Snake River Sporting Club

The yawning 592-yard par 5 seventh leaves the forest, the arboreal shroud removed as we head into the valley beneath the broad Wyoming sky. I know I should crave eagles when I can hit my drives farther, but I still prefer the osprey’s call, a guarantee that water, and possibly wetlands, exist to provide optimal Rocky Mountain bird sightings among the much rarer birdie attempts.

Speaking of taking flight, Weiskopf molds his design on several back nine holes with well-positioned water hazards that crimp one’s “Let ‘er rip to disappear into the thin air” strategy, placements that scrub the extra yards advantage out of the picture like a Soviet-era retouch.

These decisions are mere child’s play when compared with the club selection debates at the Jack Nicklaus-designed Breckenridge Golf Club (Elev: 9,300 ft), 27 holes that are laced with so many carries I start singing CSNY’s “Carry On,” or was it “Carry on my wayward” drive from Kansas? Though no hole is the same here, déjà vu is unavoidable on the Bear-Elk combo as I pull a long iron to attack three of the four 200-yard-plus par 3s without a bailout in sight, a feeling I can only describe as “helpless.”

Built upon Buffalo Flats, a former miner tent encampment, the Bear nine lumbers through the valley with a furry rough beside the predatory “ball hunt unnecessary” tall grass. The Elk nine leaps into the hills, an entertaining alpine gait that ascends to 9,320 feet by the seventh tee. The 436-yd seventh descends toward a right turn through a narrow arboreal gap that leads over a gully to a deeply sloped back-to-front green.

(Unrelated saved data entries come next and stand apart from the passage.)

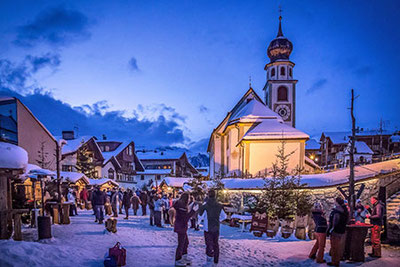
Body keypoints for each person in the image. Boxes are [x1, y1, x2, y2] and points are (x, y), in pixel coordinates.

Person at [198, 190, 226, 266]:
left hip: (207, 228)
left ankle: (209, 262)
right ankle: (215, 261)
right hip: (216, 227)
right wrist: (218, 220)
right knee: (216, 244)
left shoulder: (205, 206)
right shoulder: (219, 205)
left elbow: (200, 216)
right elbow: (224, 216)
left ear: (208, 195)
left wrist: (198, 223)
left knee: (209, 245)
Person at [173, 192, 198, 267]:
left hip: (180, 226)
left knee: (185, 242)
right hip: (181, 226)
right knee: (181, 243)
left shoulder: (180, 205)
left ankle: (183, 257)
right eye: (189, 198)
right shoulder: (182, 207)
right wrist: (193, 211)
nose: (189, 199)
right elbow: (185, 218)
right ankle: (178, 260)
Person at [327, 197, 349, 267]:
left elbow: (334, 222)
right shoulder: (345, 210)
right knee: (337, 247)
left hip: (335, 231)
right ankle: (336, 261)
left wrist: (329, 230)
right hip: (341, 230)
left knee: (334, 247)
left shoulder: (337, 211)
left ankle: (335, 262)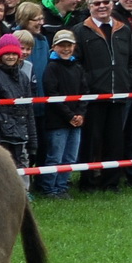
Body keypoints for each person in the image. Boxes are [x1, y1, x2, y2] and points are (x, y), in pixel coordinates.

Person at [71, 0, 132, 192]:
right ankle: (88, 182)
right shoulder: (79, 31)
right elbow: (76, 63)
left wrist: (126, 80)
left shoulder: (123, 29)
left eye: (106, 2)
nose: (102, 7)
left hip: (118, 95)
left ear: (113, 3)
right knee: (91, 141)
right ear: (89, 5)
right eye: (97, 3)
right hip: (93, 97)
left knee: (115, 141)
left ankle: (111, 182)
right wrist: (88, 83)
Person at [39, 29, 87, 198]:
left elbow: (84, 92)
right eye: (62, 46)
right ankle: (49, 188)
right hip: (57, 120)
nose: (65, 49)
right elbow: (52, 94)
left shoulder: (78, 67)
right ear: (54, 47)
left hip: (76, 120)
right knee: (55, 156)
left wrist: (80, 114)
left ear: (74, 47)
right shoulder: (51, 68)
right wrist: (69, 115)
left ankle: (62, 186)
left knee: (70, 157)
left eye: (69, 45)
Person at [0, 33, 36, 177]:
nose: (11, 57)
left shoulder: (23, 77)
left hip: (21, 131)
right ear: (0, 55)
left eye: (13, 53)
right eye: (7, 54)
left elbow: (29, 109)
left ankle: (24, 194)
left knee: (23, 165)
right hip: (2, 133)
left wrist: (32, 138)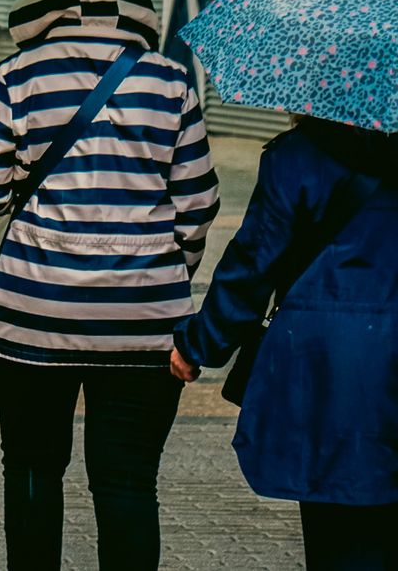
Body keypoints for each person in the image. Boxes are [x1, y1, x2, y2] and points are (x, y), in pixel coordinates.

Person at [0, 0, 220, 570]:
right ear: (139, 7)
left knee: (30, 467)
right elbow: (198, 203)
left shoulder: (15, 77)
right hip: (144, 323)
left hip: (32, 315)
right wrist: (164, 268)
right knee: (126, 483)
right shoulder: (172, 82)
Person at [170, 117, 398, 569]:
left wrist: (201, 345)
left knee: (334, 514)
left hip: (325, 367)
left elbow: (254, 260)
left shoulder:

Like stepping off an MTA platform, if you don’t “mind the gap” with a drive exceeding 240 yards, you’ll likely face a layup a mere three subway cars in length.

It was on the Elk seventh where I identified the aesthetic paradox of playing high. I launched a huge (for me) 260+ drive toward the slope, but rather than soar majestically like a Cal Raleigh dinger, my ball cut a shallow arc, a big dumper of a line drive that demanded another five iron to clear the junk.

Driving from the peaks on Breckenridge reminded me how much I love alpine golf. I craved Robert Trent Jones Jr.’s Keystone Ranch Course (Elev: 9,173 feet), a track that climbs and falls repeatedly, but I’m happy to have played RTJ Jr.’s Ranch Course, a lovely valley design set upon two historic homestead ranch sites.

The Ranch is hardly devoid of elevation (it’s an RTJ Jr. track, after all), but the early, straight, tree-lined passages don’t presage the fun that awaits starting on the 411-yard fourth, where the twice-transected fairway sits below a hefty hill tee box. Like a falconer releasing the tresses, your ball can soar above the valley below via a decent drive. The 187-yard par 3 fifth, perched before a historic barn trio, frames the experience beautifully.

Water carries are commonplace on par 3s, but RTJ Jr. chose a different challenge, setting the ninth tee box above the lake with a pick-your-distance fairway seemingly far, far away. Lakeside decisions return on the home hole, another opportunity to select my slice of fairway with hopes my drive will fly like an eagle as my spirited love of this game carries me away upon the thin mountain air.